View Full Version : Annan Says Coalition May Be Violating The Law

03-07-2006, 10:37 PM
Annan Says Coalition May Be Violating Law


Wednesday March 8, 2006 1:16 AM
Associated Press Writer

UNITED NATIONS (AP) - U.S.-led coalition forces and Iraq's authorities may be violating international law by arbitrarily detaining thousands of people, U.N. Secretary-General Kofi Annan said in a report published Tuesday.

The report, which studied the situation in Iraq over the last three months, said Iraq's prison system remains a major concern and lamented that an investigation into allegations of torture in Iraqi Interior Ministry jails had not yet been made public as promised.

Annan's criticism of Multinational Forces and the Iraqi authorities in responding to violence was among the strongest he has made, although many of his claims were not new. He said the detainment of thousands of Iraqis ``constitutes de facto arbitrary detention.''

``The extent of such practices is not consistent with provisions of international law governing internment on imperative reasons of security,'' the report said.

While Annan praised Iraq's December elections, he also noted a rise in sectarian strife and said attacks against places of worship were higher than ever. Baghdad's Forensic Institute alone received 787 bodies, 479 of which had gunshot wounds, since early December.

``Repeated bombings against civilians, mosques and more recently against churches are creating fear, animosity and feelings of revenge,'' Annan wrote.

Annan also demanded that Iraqi and coalition forces release the results of an investigation into allegations of torture at an Interior Ministry detention center in Baghdad's Jadiriyah district. He said the results were supposed to have been published at the end of November.

The results of a separate inquiry into detention conditions in Iraq have also not been published, he said.

The U.S. Mission to the United Nations refused comment on the report.

But a human rights report by the State Department, planned for release Wednesday, was expected to address some of those claims, including allegations of abuses by Iraqi authorities in their prisons.

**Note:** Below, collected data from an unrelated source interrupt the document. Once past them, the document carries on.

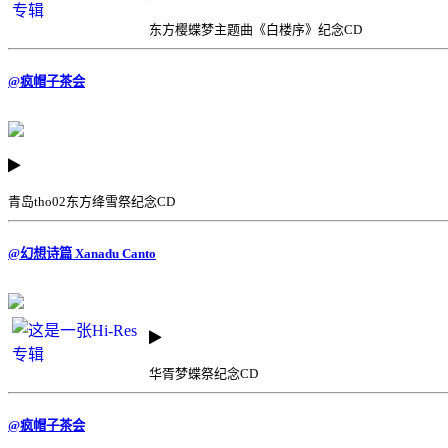
东方樱蝶梦主题曲《白楼序》纪念CD
@疯帽子茶会
青岛tho02东方绛雪祭纪念CD
@幻想诗篇 Xanadu Canto
华胥梦蝶祭纪念CD
@疯帽子茶会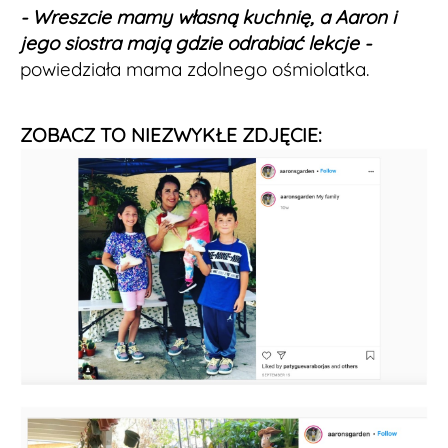
- Wreszcie mamy własną kuchnię, a Aaron i
jego siostra mają gdzie odrabiać lekcje -
powiedziała mama zdolnego ośmiolatka.
ZOBACZ TO NIEZWYKŁE ZDJĘCIE:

Among other human rights concerns, the United Nations is also investigating allegations against coalition forces and Iraqi authorities of ``restrictions of freedom of movement, excessive use of force, mistreatment and theft during raids of private homes, evictions and demolitions of houses.''

Annan repeated his strong concern about a Feb. 22 bombing that destroyed the golden dome atop a Shiite shrine in the mainly Sunni city of Samarra. The attack set off two weeks of sectarian revenge attacks, mainly targeting Sunni mosques, clerics and neighborhoods.